As a physician at an academic medical center I wear multiple hats that require my attention in various ways. Information comes to me through several medium including emails, patient portals, Electronic Medical Records (EMRs), text messages, pages, phone calls, conference calls and face to face meetings. This leads to my days never having a dull moment however keeping track of information is no easy task. Clinic days are perhaps the biggest challenge as they are typically hectic and require significant consolidation of information while compressed into individual patient visits. Being able to communicate information effectively and efficiency is very fulfilling however poses a continuous challenge in a world of increasing volumes of data and multiple sources.

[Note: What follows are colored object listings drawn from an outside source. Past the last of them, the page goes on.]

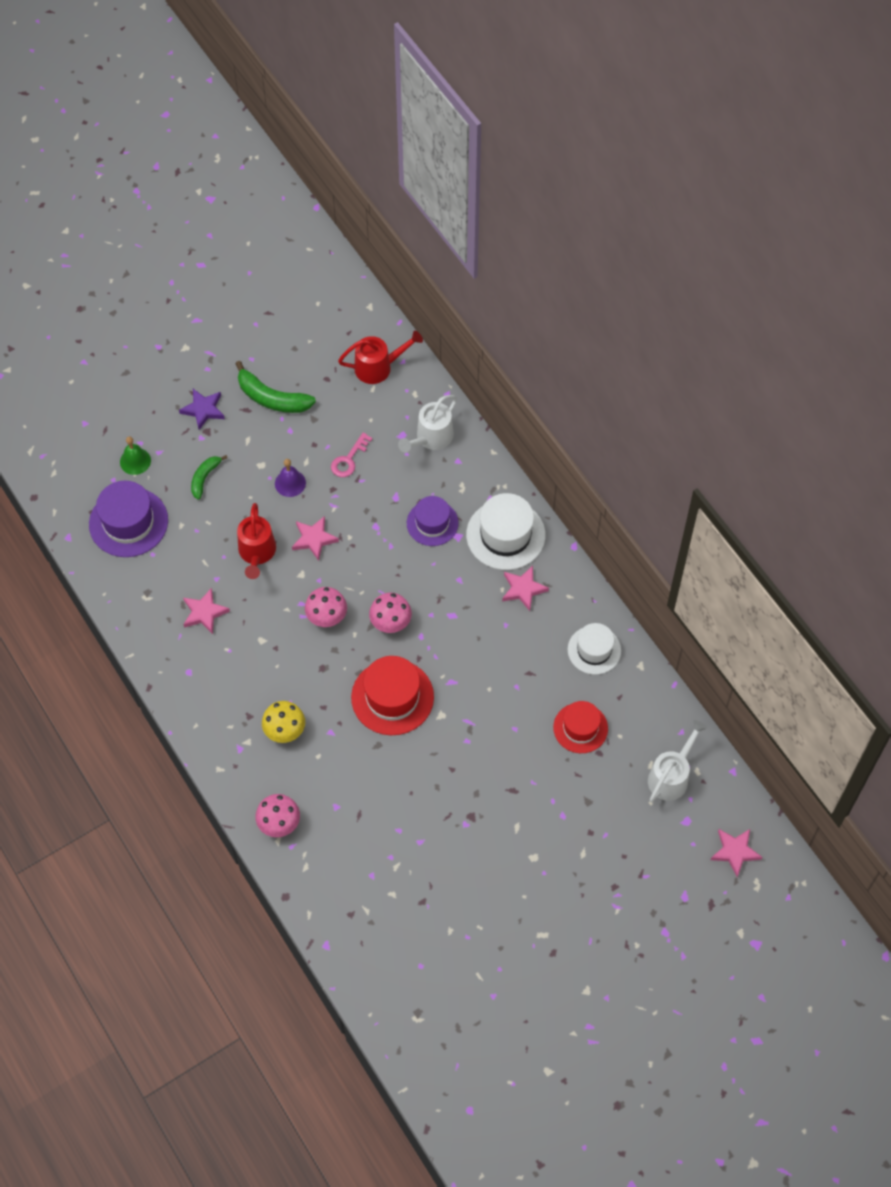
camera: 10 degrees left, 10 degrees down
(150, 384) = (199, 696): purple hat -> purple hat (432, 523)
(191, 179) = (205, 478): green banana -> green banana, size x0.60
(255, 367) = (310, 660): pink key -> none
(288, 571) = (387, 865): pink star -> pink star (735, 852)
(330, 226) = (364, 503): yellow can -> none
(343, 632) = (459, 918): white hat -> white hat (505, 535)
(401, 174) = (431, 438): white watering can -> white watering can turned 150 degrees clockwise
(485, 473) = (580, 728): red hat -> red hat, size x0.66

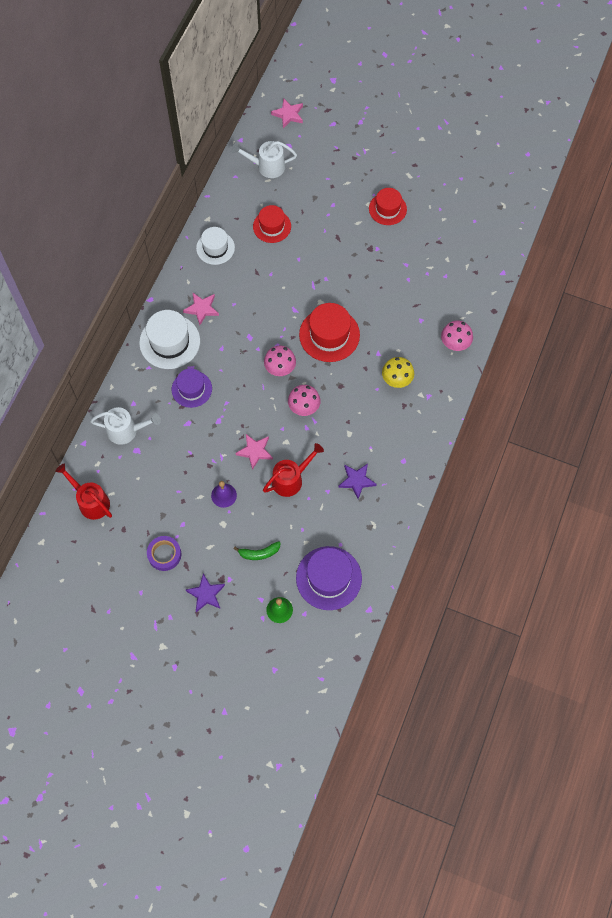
camera: 125 degrees left, 5 degrees up
(204, 613) = (356, 481): pink star -> purple star
(272, 398) = (164, 554): green banana -> purple tape
(349, 459) = (179, 470): pink key -> none
(511, 874) = (387, 209): none -> red hat

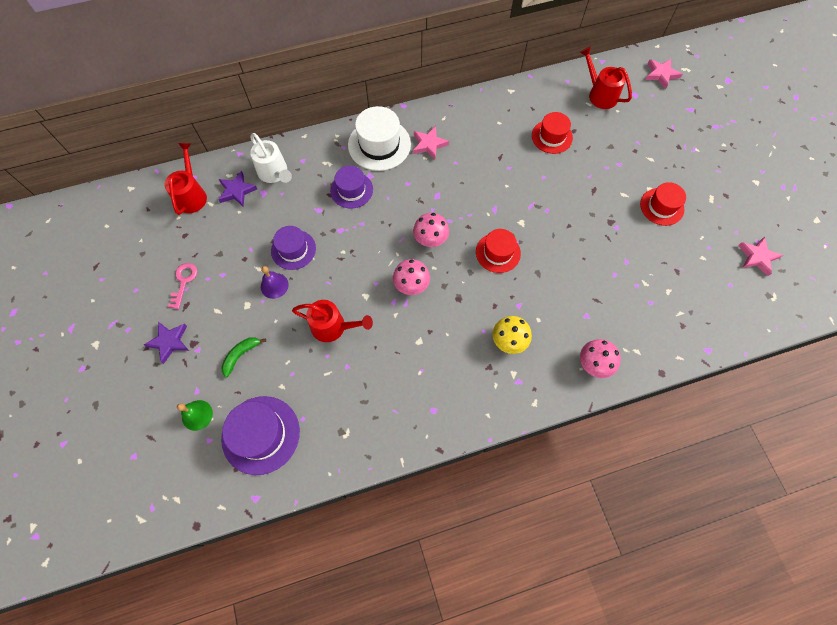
camera: 50 degrees right, 0 degrees up
(164, 554) = (183, 282): purple tape -> pink key
(206, 463) = (293, 249): none -> purple hat
(215, 248) = (491, 114): white hat -> none
(255, 451) = (335, 278): pink star -> pink star (757, 257)
(259, 553) = (241, 355): green banana -> green banana turned 90 degrees clockwise
(266, 166) = (599, 94): white watering can -> red watering can
(329, 335) = (498, 252): red hat -> red hat, size x0.66
(356, 481) = (378, 384): purple star -> purple star (237, 191)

My perfect health care system would consolidate the information that is important to me into one single system or point of reference. My perfect clinic experience would allow me to see patients with a firm understanding of both the issues that the patient wanted to discuss and what I felt was also important to care all confirmed into one system. When I arrive to the pre-clinic huddle, our team would review the labs, cultures and lung function collected in the days prior to the appointment. The patients would already have confirmed and reviewed their medications, allergies and problem lists that could be awaiting my confirmation in the electronic medical record. Potential questions and concerns patients were looking to address would already be sent and anticipated with letters, prescriptions and needs already awaiting their visit. The clinic experience itself would contain physical exam components but would focus with majority of time on frank discussions of mutually pertinent care issues. Any information discussed would be uploaded not only to an electronic visit summary but also imported into the note and care plan. Guidelines and requirement would be easily visible to care team members as well as patients and allow for automatic reminders to be set. If patients contact the office during the clinic for illness or concerns, non-acute issues could be deferred to a standard questionnaire/needs assessment and could sign up for a virtual appointment on a calendar slot. Sick visits would be handled remotely as much as possible to provide better access to care and ensure the appointments are as well planned as possible. This ideal is not far from possible in a technical sense but will require commitment and mutual input from patients and providers like.
I am personally motivated to participate in the CF Learning Network (CFLN) as I believe that improving care delivery and education are as important as the medications and therapies that we prescribe. Patients empowered with the proper tools and information become valuable advocates for their care. Education requires understanding on a personal level but also how it applies to larger groups of similar peers. The CFLN will look to refine these methods while also understanding how formal interventions can improve care across different populations.
One of my most memorable meetings was the first future Care Model Design meeting. I was most struck by the varied backgrounds and interests of the individuals present who were all commented to the case cause. It was helpful to understand their perspective and to learn their view points on how to solve a common issue.
The milestone I am looking forward to most is being able to identify the interventions that work best for individual patients based off of genetic material. This may include larger scale trials or collected information from a larger registry that is easily accessible. Lofty milestone for sure, but dreams can come true!